→ **TASK TO CARRY OUT**
Based on the abstract on T-cell responses to nutrient conditions, explain in one to three sentences why T cells must adapt to a broad range of environments.

→ **PASSAGE FOR REVIEW**
· · ·

Adjunct Assistant Professor Johns Hopkins University, United States
Introduction: Changes in surrounding nutrient conditions require cells to profoundly reprogram metabolic pathways as well as gene expression. As the critical effector arm of the adaptive immune system, T cells are required to adapt to a broad range of environments, and they show dramatic phenotypic changes in response to glutamine or glucose blockade. Nuclear translocation of metabolic enzymes as an adaptive response to metabolic conditions has been reported, but the role of glutamine syntheses (GLUL), a critical enzyme in glutamine metabolism, in regulating transcriptional response to metabolic challenges has not been previously explored.
Materials and
Methods: Cell culture and activation: JURKATs were cultured in normal complete RPMI media, glucose-free, or glutamine-free RPMI media at 5E5 cells/mL. Each nutrient condition contains a naive and an activated group. The activations were done in 6-well plates for 48 hours at 37C. Wells were coated with 1ug/mL a-CD3 in PBS without Calcium or Magnesium and the media contained 1ug/mL a-CD28 in culture media. For each group, another set of conditions with 1mM Methionine Sulfoximine (MSO) was included.

· · ·

→ **RECORDED DATA**
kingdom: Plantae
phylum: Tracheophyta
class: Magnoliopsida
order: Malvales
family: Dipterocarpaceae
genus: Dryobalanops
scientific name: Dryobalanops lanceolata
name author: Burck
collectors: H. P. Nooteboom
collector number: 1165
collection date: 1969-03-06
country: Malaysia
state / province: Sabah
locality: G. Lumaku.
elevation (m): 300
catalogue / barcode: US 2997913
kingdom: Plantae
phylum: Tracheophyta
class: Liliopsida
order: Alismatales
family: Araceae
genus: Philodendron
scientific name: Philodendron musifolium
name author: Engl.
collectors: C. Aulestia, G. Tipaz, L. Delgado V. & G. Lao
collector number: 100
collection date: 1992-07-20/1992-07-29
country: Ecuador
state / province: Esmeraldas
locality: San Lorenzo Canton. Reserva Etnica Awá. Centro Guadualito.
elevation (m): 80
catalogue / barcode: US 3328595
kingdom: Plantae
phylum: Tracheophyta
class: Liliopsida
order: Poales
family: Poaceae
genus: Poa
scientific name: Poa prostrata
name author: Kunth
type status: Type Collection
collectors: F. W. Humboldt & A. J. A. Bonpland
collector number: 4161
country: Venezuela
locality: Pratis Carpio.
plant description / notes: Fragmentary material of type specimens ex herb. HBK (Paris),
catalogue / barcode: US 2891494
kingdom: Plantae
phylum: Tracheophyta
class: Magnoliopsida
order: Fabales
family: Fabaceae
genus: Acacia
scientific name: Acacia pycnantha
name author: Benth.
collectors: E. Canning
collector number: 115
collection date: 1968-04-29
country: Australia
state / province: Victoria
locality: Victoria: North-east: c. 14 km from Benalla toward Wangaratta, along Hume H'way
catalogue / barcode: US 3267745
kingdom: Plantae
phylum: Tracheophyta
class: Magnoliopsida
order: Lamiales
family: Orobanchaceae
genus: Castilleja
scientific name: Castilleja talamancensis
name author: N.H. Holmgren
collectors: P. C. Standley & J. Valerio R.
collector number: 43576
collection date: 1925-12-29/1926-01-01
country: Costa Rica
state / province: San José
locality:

· · ·

→ **COMPLETED EXERCISE**
T cells must adapt to a broad range of environments because they are the critical effector arm of the adaptive immune system. Changes in surrounding nutrient conditions require cells to profoundly reprogram their metabolic pathways and gene expression.